Ground C was that there was a plain error of law on the face of the Decision Notice, in that the First tier Tribunal was not entitled, irrespective of any factual findings it might make, to go behind the HMRC figure for the father’s unearned income. This ground of appeal was supported by the Secretary of State.
The screen-print of the HMRC data supplied to the CMS stated that the total amount of the father’s unearned income was £30,000. The father’s SATR for 2014/15 confirmed a payment of a dividend of £30,000. Additionally, the property pages of the SATR included details in respect of two properties. First, the income from a furnished caravan holiday let was £7,573 but with allowable expenses of £9,251, resulting in a loss for the year on that venture (after making provision for capital allowances of £27,063) of £28,741. Second, another rental property had a taxable profit of £4,191 (£6,900 in rent minus £2,709 in loan interest). The First-tier Tribunal decided that the father’s unearned income was £34,191, and not just the dividend payment of £30,000. In its summary reasons it explained that the father had no taxable income from the caravan furnished holiday let. However, it noted he had a profit of £4,191 declared on his SATR from the other rental property. The Tribunal stated that this taxable income could not be set off against the loss from the caravan holiday let (citing section 127ZA of the Income Tax Act 2007). The Tribunal added that “it was not clear why the figure from HMRC had not included the property income of £4,191.00”, so concluding that the father’s total unearned income for 2014/15 was not £30,000 but rather £34,191.
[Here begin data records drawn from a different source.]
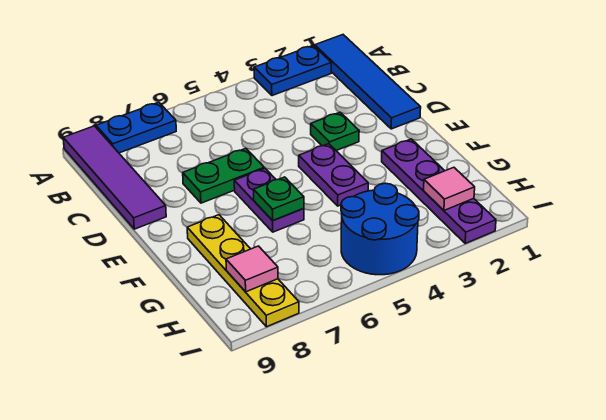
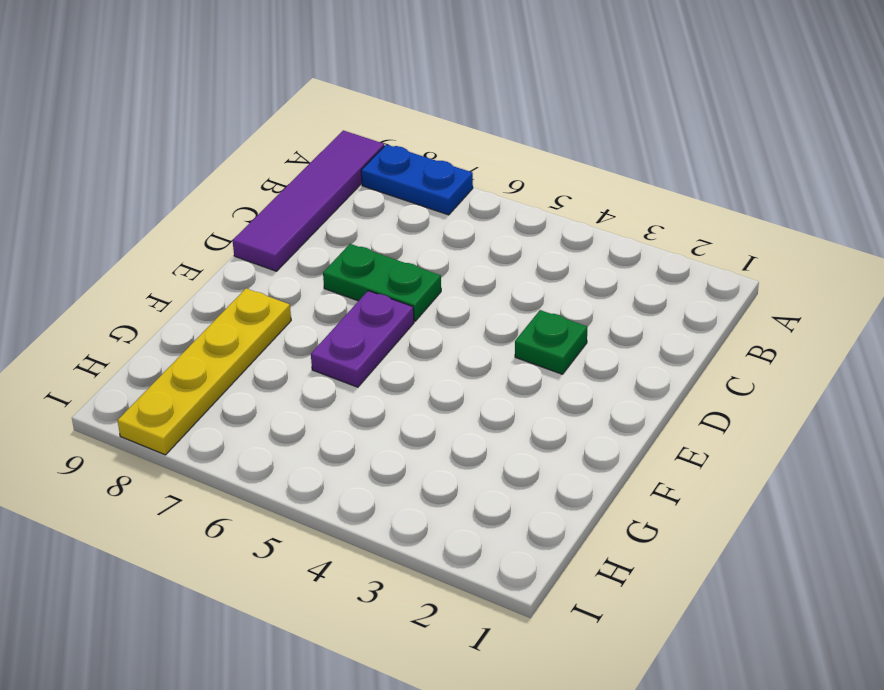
none -> blue tile A1:D1 level 1
none -> blue plate A2:A3 level 1
none -> purple plate E4:F4 level 1

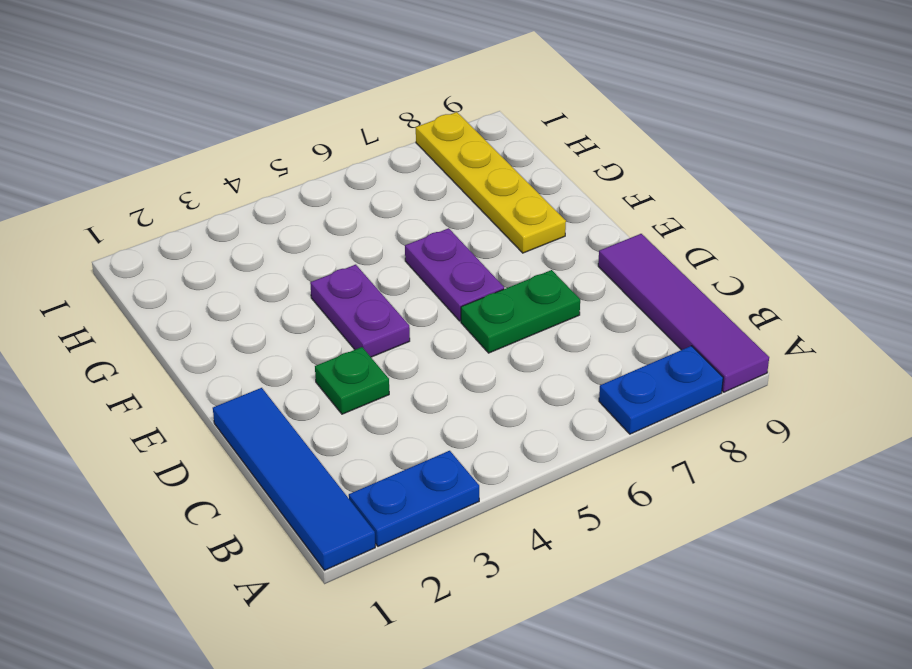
none -> purple plate F2:I2 level 1
none -> blue round brick H4:I5 level 1
none -> green plate F6 level 2

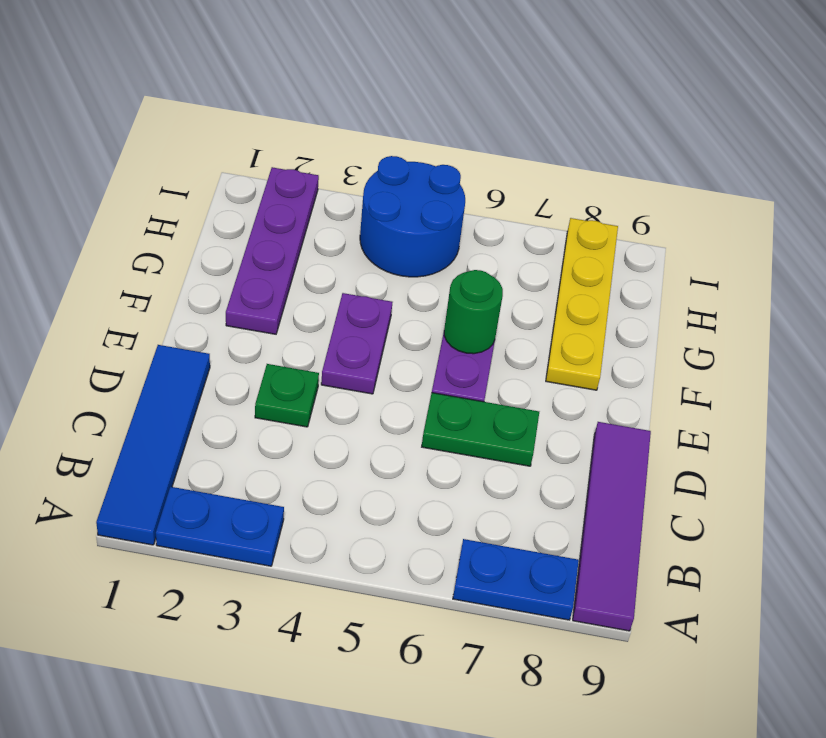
green round brick F6 level 2 -> green plate F6 level 2
none -> pink tile H2 level 2
none -> pink tile H8 level 2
This ground of appeal turned on the proper interpretation of regulation 69(3) which reads as follows:
“the amount of the non-resident parent’s unearned income is to be determined by reference to information provided by HMRC at the request of the Secretary of State in relation to the latest available tax year and, where that information does not identify any income of a kind referred to in paragraph (2), the amount of the non-resident parent’s unearned income is to be treated as nil.”
In effect, the First-tier Tribunal read the key phrase “is to be determined by reference to information provided by HMRC” as meaning “is to be informed by reference to information provided by HMRC”, rather than as being conclusively decided by such information.
Whilst the Upper Tribunal indicated that the wording was ambiguous, when read in a purposive manner and seen in context of the relevant provision as a whole, the words should be taken to say that the information provided by HMRC was conclusive and thus First Tribunal erred in law in assessing the father’s unearned income at £34,191 rather than £30,000.
The father’s appeal was allowed, and the decision of the First-tier Tribunal set aside. The case was remitted for rehearing.